Toutefois, les hackers aussi s’adaptent et exploitent l’IA/ML pour les mêmes raisons que les équipes de cybersécurité. Nos recherches ont notamment démontré la facilité à créer des malwares polymorphes à l’aide de la plateforme. Grâce à une certaine créativité dans les requêtes, il est possible de générer, et de modifier de façon continue, du code à injecter, tout en créant des modules de recherche et de chiffrement de fichiers nécessaires à la diffusion de ransomware et d’autres assets malveillants. En outre, différents cas d’usage de ChatGPT comprennent la création de malwares capables de voler des informations, la conception d’outil de chiffrement multicouche et le lancement d’une marketplace automatisée sur le Dark Web pour les transactions illicites.

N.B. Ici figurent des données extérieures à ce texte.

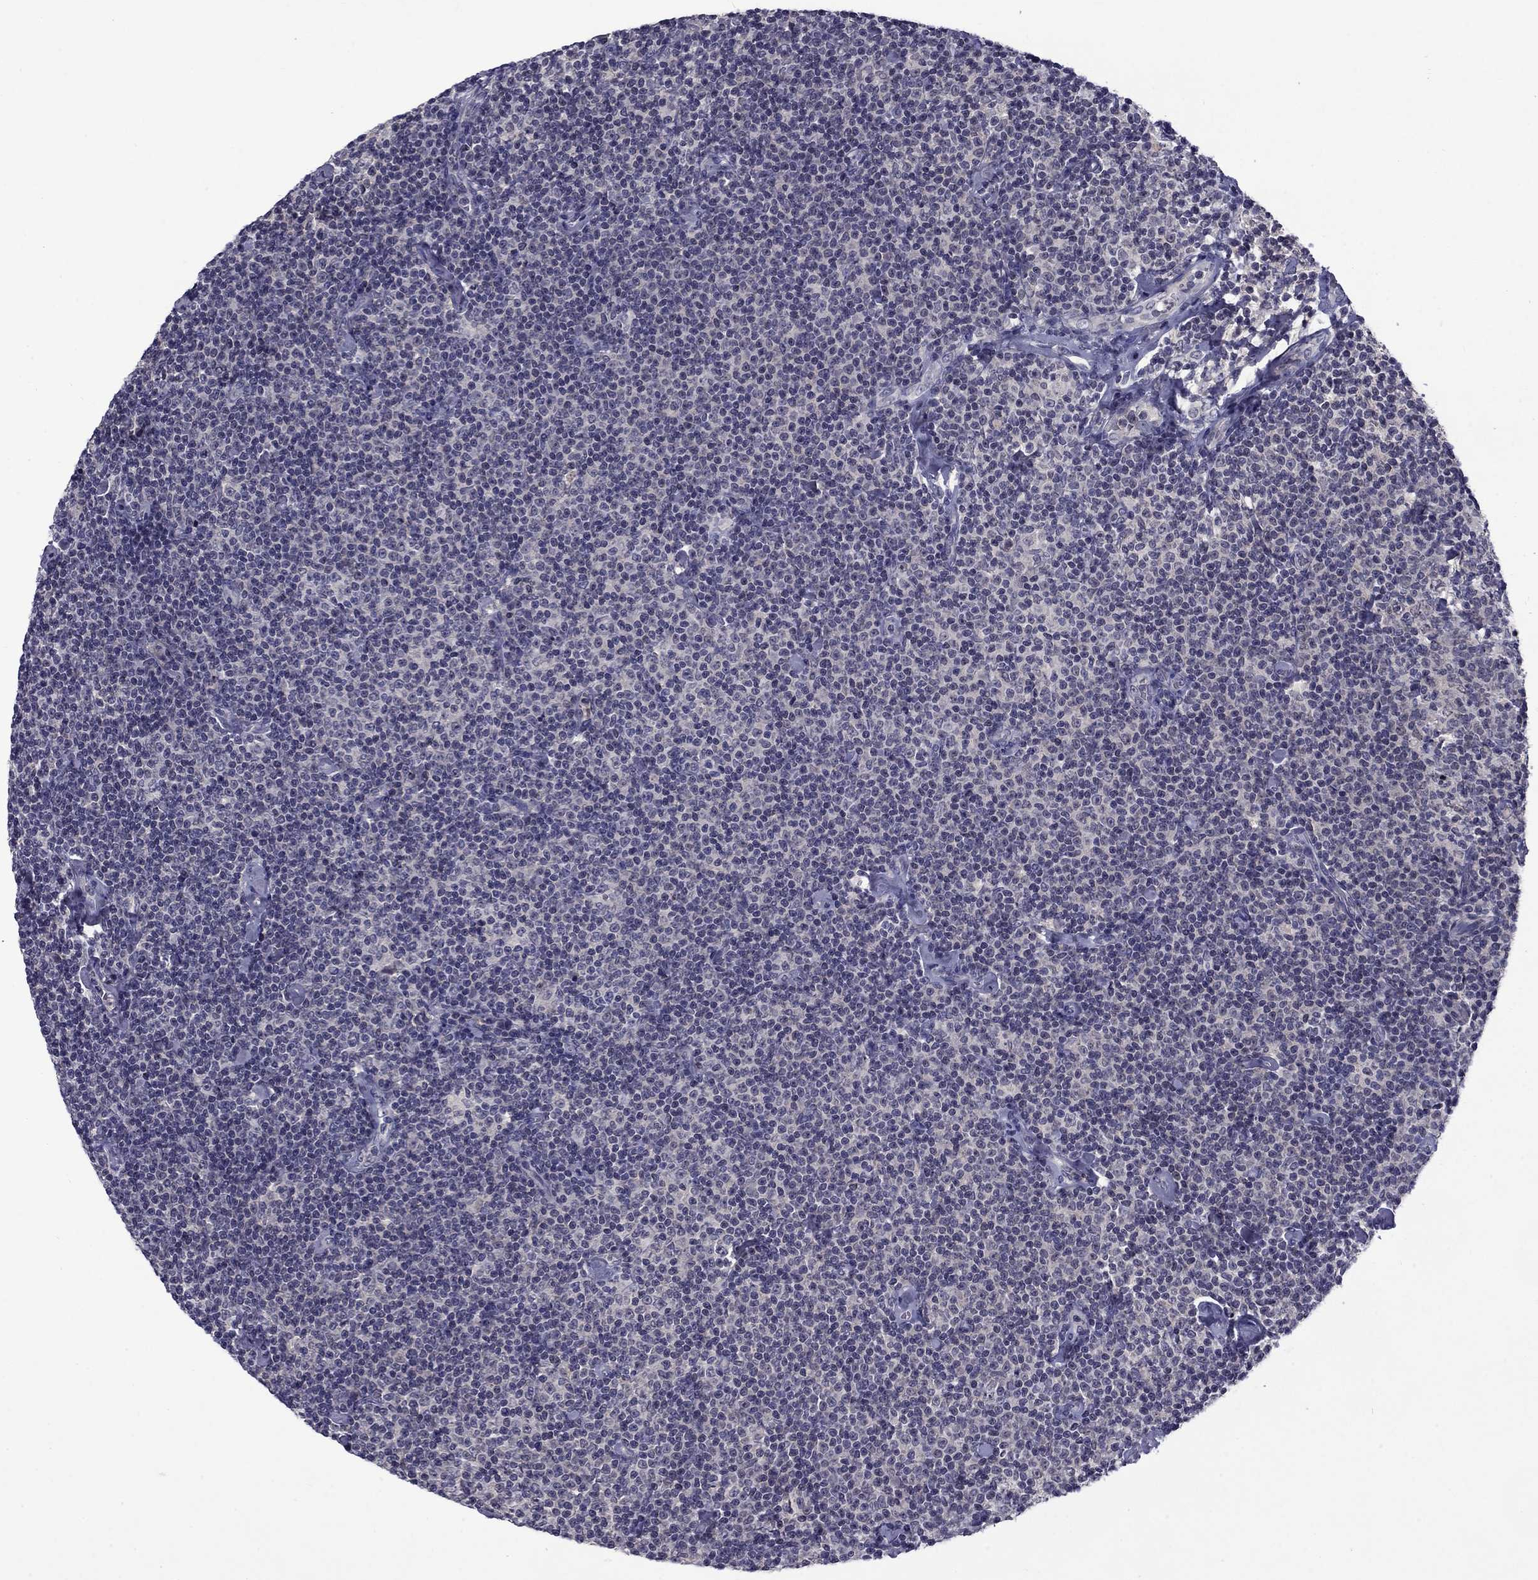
{"staining": {"intensity": "negative", "quantity": "none", "location": "none"}, "tissue": "lymphoma", "cell_type": "Tumor cells", "image_type": "cancer", "snomed": [{"axis": "morphology", "description": "Malignant lymphoma, non-Hodgkin's type, Low grade"}, {"axis": "topography", "description": "Lymph node"}], "caption": "Immunohistochemical staining of human malignant lymphoma, non-Hodgkin's type (low-grade) displays no significant positivity in tumor cells. (DAB (3,3'-diaminobenzidine) IHC, high magnification).", "gene": "SNTA1", "patient": {"sex": "male", "age": 81}}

Selon une étude réalisée en 2023 par Blackberry Global Research, 51 % des personnes interrogées pensent de plus qu’une cyberattaque réussie sera attribuée à ChatGPT au cours de l’année. Mais ce qui inquiète le plus ces responsables est la capacité du chatbot à aider les hackers à créer des e-mails de phishing plus crédibles (53 %). Ce phénomène confirme qu’il est nécessaire d’assurer une sécurité robuste des terminaux ; englobant tous les aspects de la protection, de la gestion rigoureuse des privilèges associés aux terminaux, ainsi que des formations régulières de sensibilisation à la cybersécurité pour reconnaître les pratiques fréquentes de phishing et d’ingénierie sociale. L’étude a également révélé que les responsables interrogés redoutent que des hackers moins expérimentés fassent appel à l’IA pour améliorer leurs connaissances et leurs compétences (49 %), ou que l’IA facilite la diffusion de désinformation (49 %).

Alors que le débat public et l’examen réglementaire autour de l’IA/ML s’intensifient, les équipes de cybersécurité doivent rester vigilantes sans perdre de vue les grands enjeux : les cyberattaques sont inévitables, quels que soient la manière, le lieu et la raison de leur apparition, mais leurs conséquences ne le sont pas. Les entreprises doivent protéger leurs données les plus précieuses en sécurisant les identités tout au long du processus d’accès à chaque ressource, quelle que soit l’infrastructure concernée. Pour ce faire, il convient d’adopter une approche intégrant des technologies innovantes alliée à l’expertise humaine. Toute plateforme efficace de sécurité des identités doit aussi protéger les données et les systèmes critiques contre des menaces pour la confidentialité, l’intégrité et la disponibilité. Alors que les capacités de l’IA et du machine learning se développent rapidement, les experts continuent à mettre ces technologies à l’épreuve et à en repousser les limites, tout en partageant les informations en leur possession et en militant pour la mise en place de garde-fous. C’est en effet uniquement en travaillant ensemble qu’il est possible de concevoir le meilleur de l’IA, tout en contenant ses conséquences négatives.